**CHALLENGE:** Can you give this listing again with "scientific name" swapped for "binomial name" and everything else unchanged, leaving out the pictures?

**GIVEN ENTRIES:**

- - -

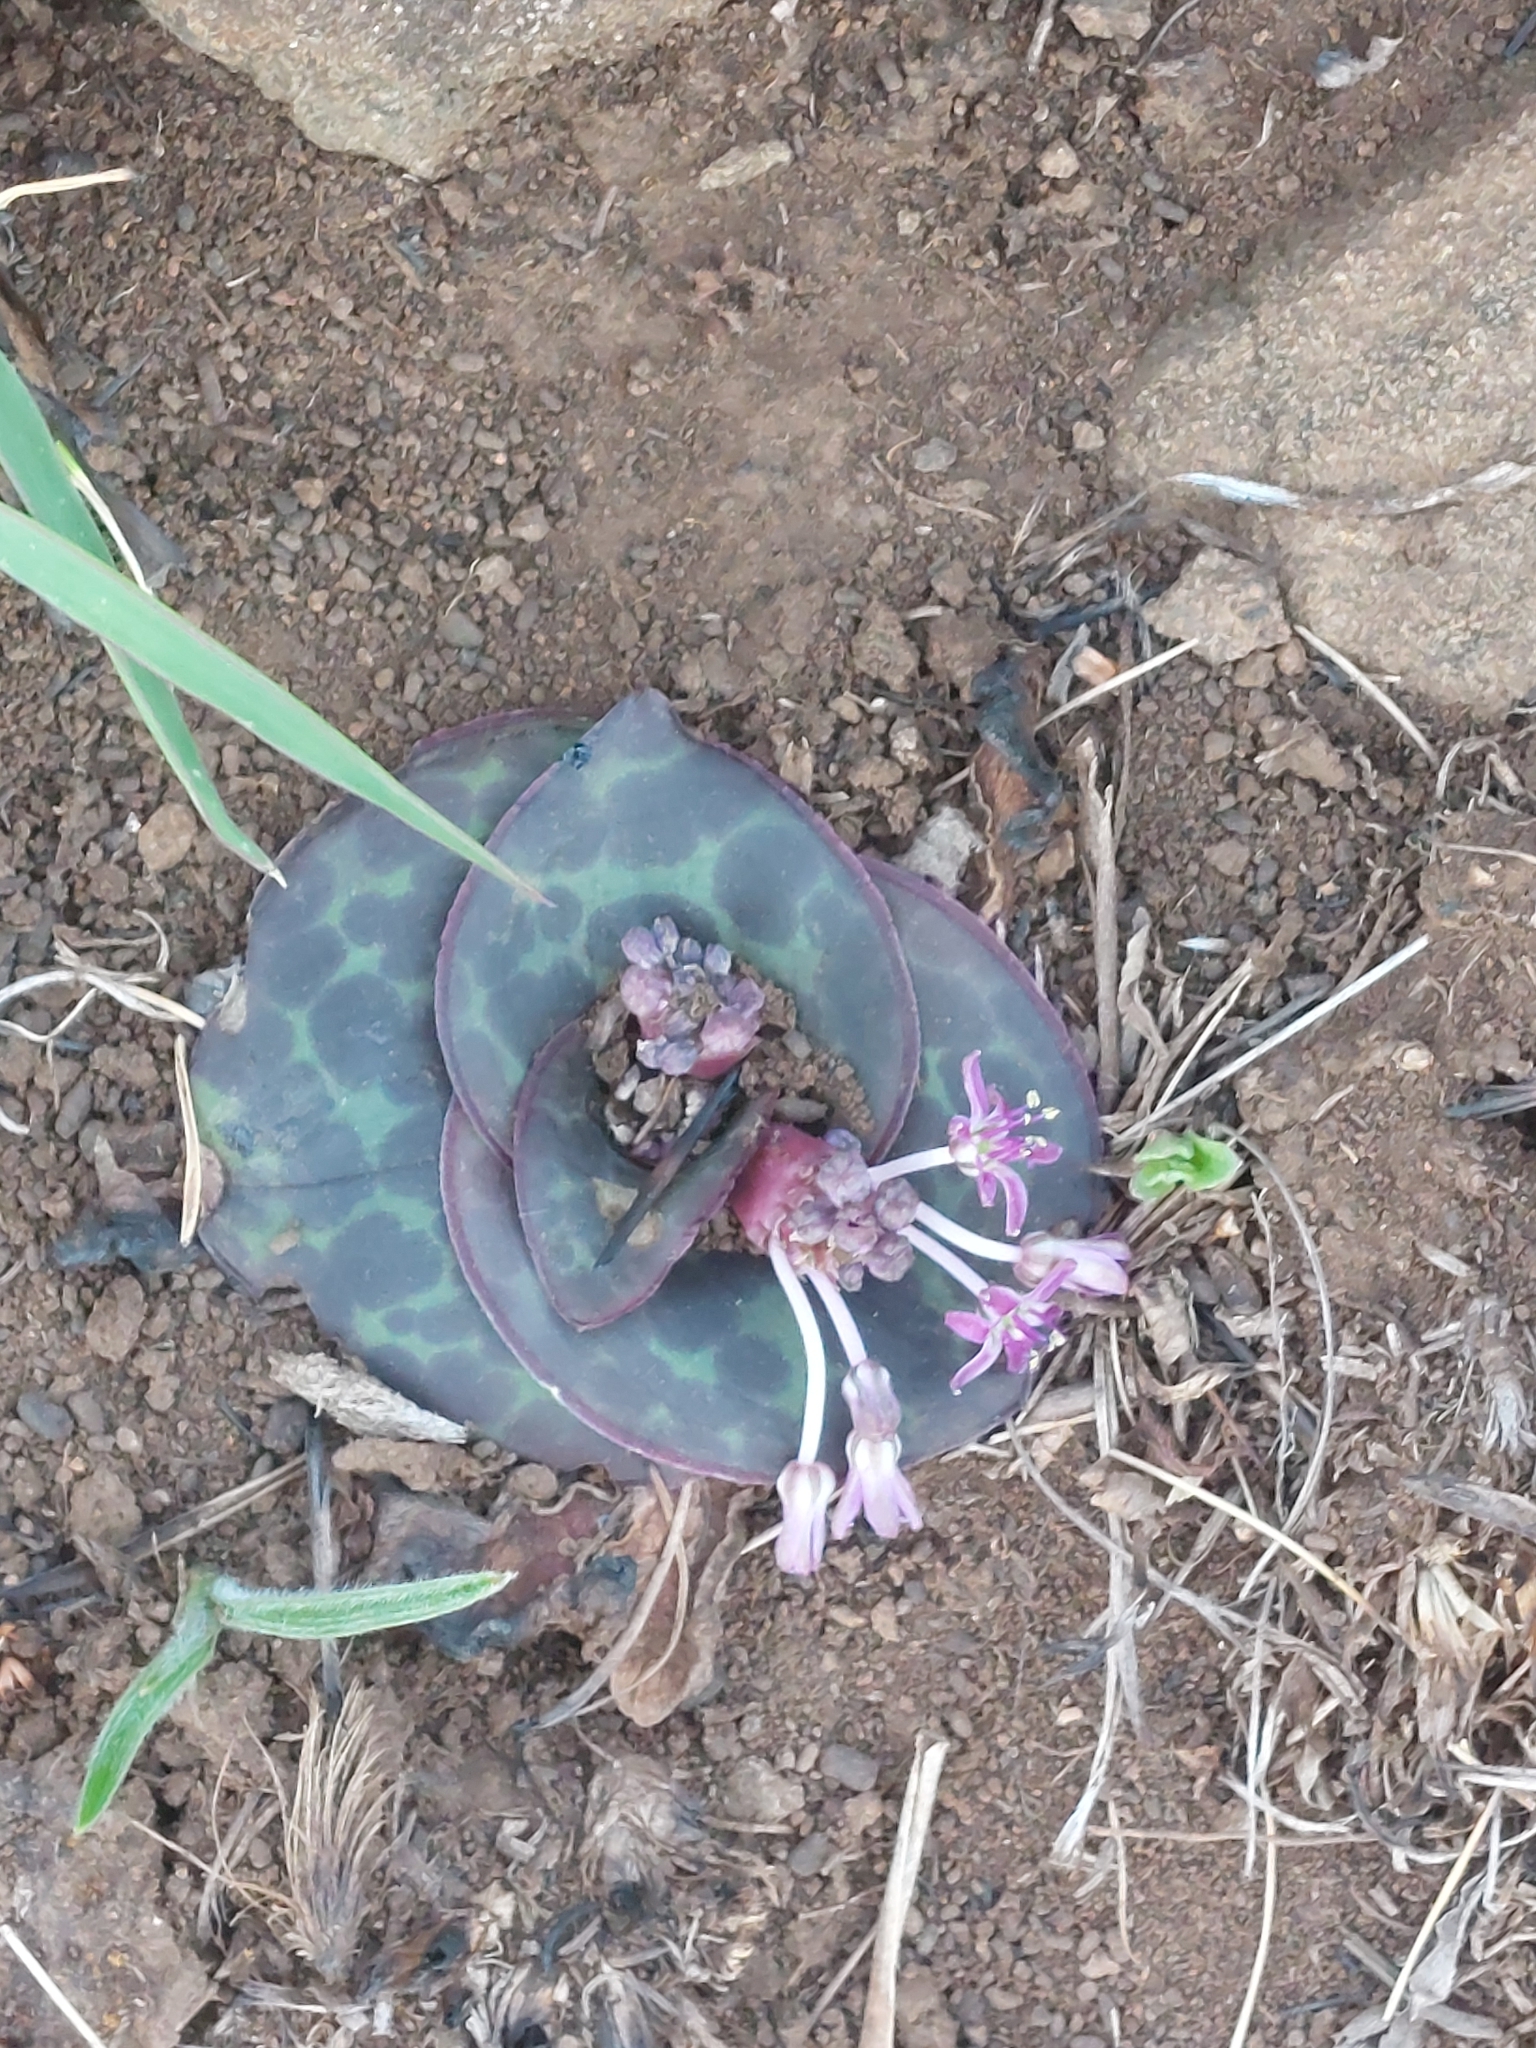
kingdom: Plantae
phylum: Tracheophyta
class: Liliopsida
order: Asparagales
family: Asparagaceae
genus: Ledebouria
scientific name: Ledebouria ovatifolia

- - -

**RESPONSE TO THE EXERCISE:**
kingdom: Plantae
phylum: Tracheophyta
class: Liliopsida
order: Asparagales
family: Asparagaceae
genus: Ledebouria
binomial name: Ledebouria ovatifolia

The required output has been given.